Вы здесь

Эдинбургская темница. Глава II (Вальтер Скотт, 1818)

Глава II

Кому доводилось в Париже бывать,

Тот Гревскую площадь не может не знать.

Приют для несчастных, где честность и суд

В единстве чудовищном к смерти ведут.

Там гибель срывает оковы с людей,

Венчает палач ухищренья судей,

Там грозный разбойник и нежный певец

Своим злоключеньям находят конец.

Прайор{19}

В былые времена публичные казни в Англии свершались на площади Тайберн, куда осужденные жертвы правосудия торжественно шли по нынешней Оксфорд-роуд. В Эдинбурге для этой печальной цели имелся широкий проезд, или, вернее, длинная площадь, окруженная высокими зданиями и носившая название Грассмаркет. Большие размеры ее позволяли вмещать множество зрителей, обычно собиравшихся на это тягостное зрелище. Вместе с тем окружающие ее дома издавна были населены преимущественно людьми простого звания, так что те, кого неприятное зрелище могло оскорбить или чрезмерно взволновать, были от него избавлены. Дома на площади Грассмаркет большей частью убоги; однако ж место это не лишено величавости – с юга над ним высится отвесная скала, увенчанная старинной крепостью с обомшелыми зубчатыми стенами и башнями.

Площадь служила для публичных казней еще лет тридцать назад. Наступление рокового дня возвещалось большой черной виселицей, воздвигавшейся в восточном конце Грассмаркета. Это зловещее сооружение имело значительную вышину и было окружено помостом, куда вели две лестницы: для несчастной жертвы и палача. Все это сооружалось в ночь перед казнью, отчего казалось, что виселица вырастает из земли по мановению нечистой силы; помню, какой ужас внушали эти зловещие приготовления мне и другим школьникам. В ночь после казни виселица исчезала и убиралась, под покровом тьмы и тайны, на обычное свое место под сводами парламента или здания суда. Теперь казни совершаются по-иному: как в лондонском Ньюгете; но лучше ли это, сказать не берусь. Правда, нравственные муки осужденного теперь сокращены: ему не приходится шествовать через весь город в погребальном саване, в сопровождении священника, подобно живому мертвецу; но если признать, что главной целью наказания является предотвращение преступлений, то, сократив мрачную церемонию, не уменьшили ли мы отчасти того потрясающего действия на зрителей, которое в огромном большинстве случаев является единственным оправданием смертной казни?
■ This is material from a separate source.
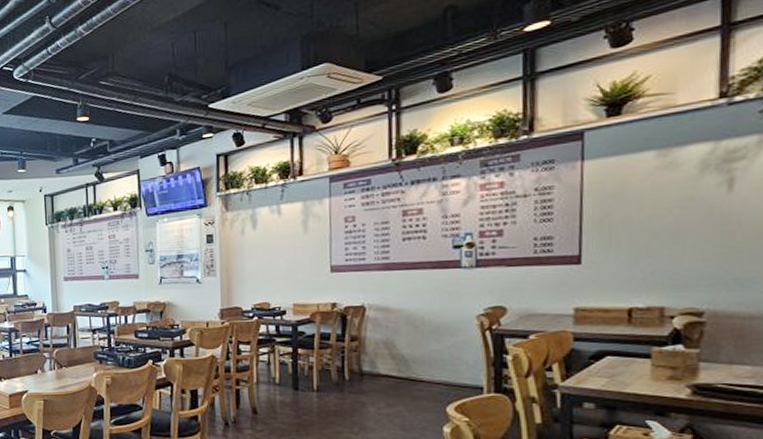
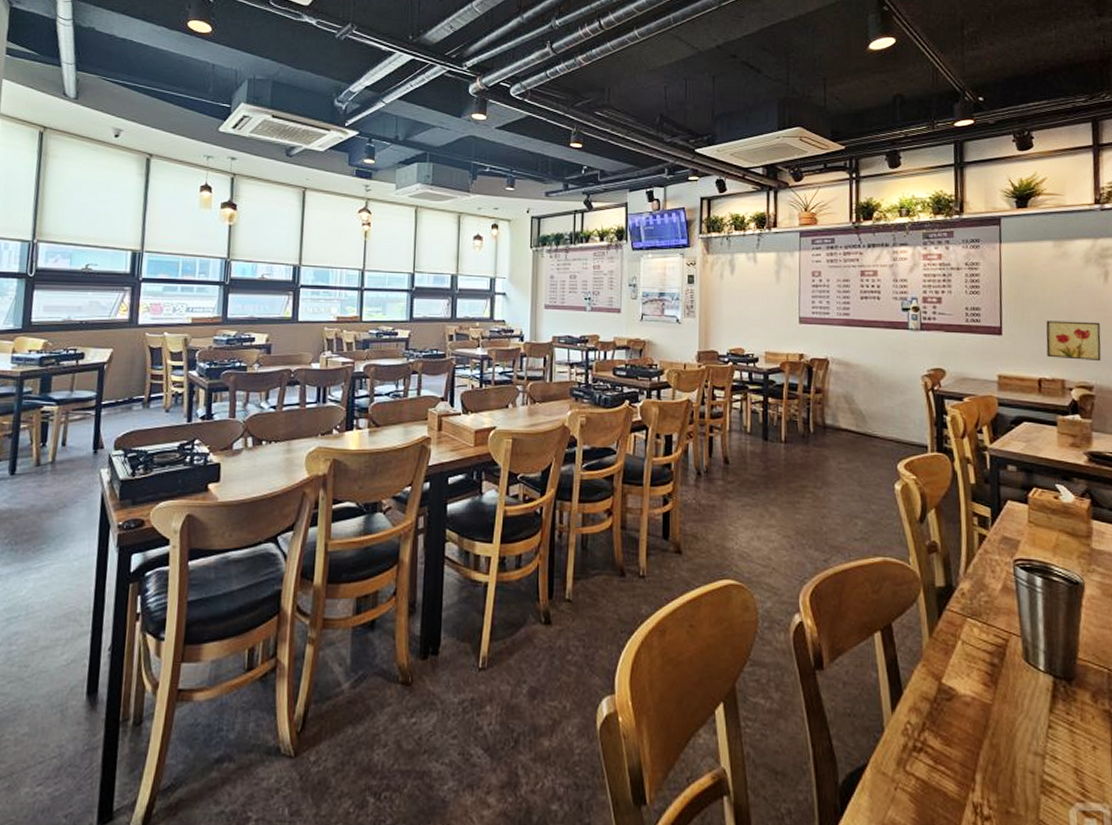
wall art: none [640,238,719,284] -> present [1046,320,1101,360]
7 сентября 1736 года на площади Грассмаркет как раз происходили описанные нами мрачные приготовления.

С раннего утра площадь начала заполняться группами людей, смотревших на помост и виселицу с суровым и мстительным удовлетворением, – случай весьма редкий, ибо народ обычно склонен великодушно забывать о преступлении осужденного и видеть лишь его страдания. На этот раз, однако, преступник был осужден за действия, которые более всего вызывают ненависть народа. История эта хорошо известна; однако для лучшего понимания всего последующего нелишне будет напомнить ее в главных чертах. Рассказ может оказаться длинен, но, надеюсь, небезынтересен для тех, кому известен его конец. Как бы то ни было, некоторые подробности необходимы ради ясности дальнейшего повествования.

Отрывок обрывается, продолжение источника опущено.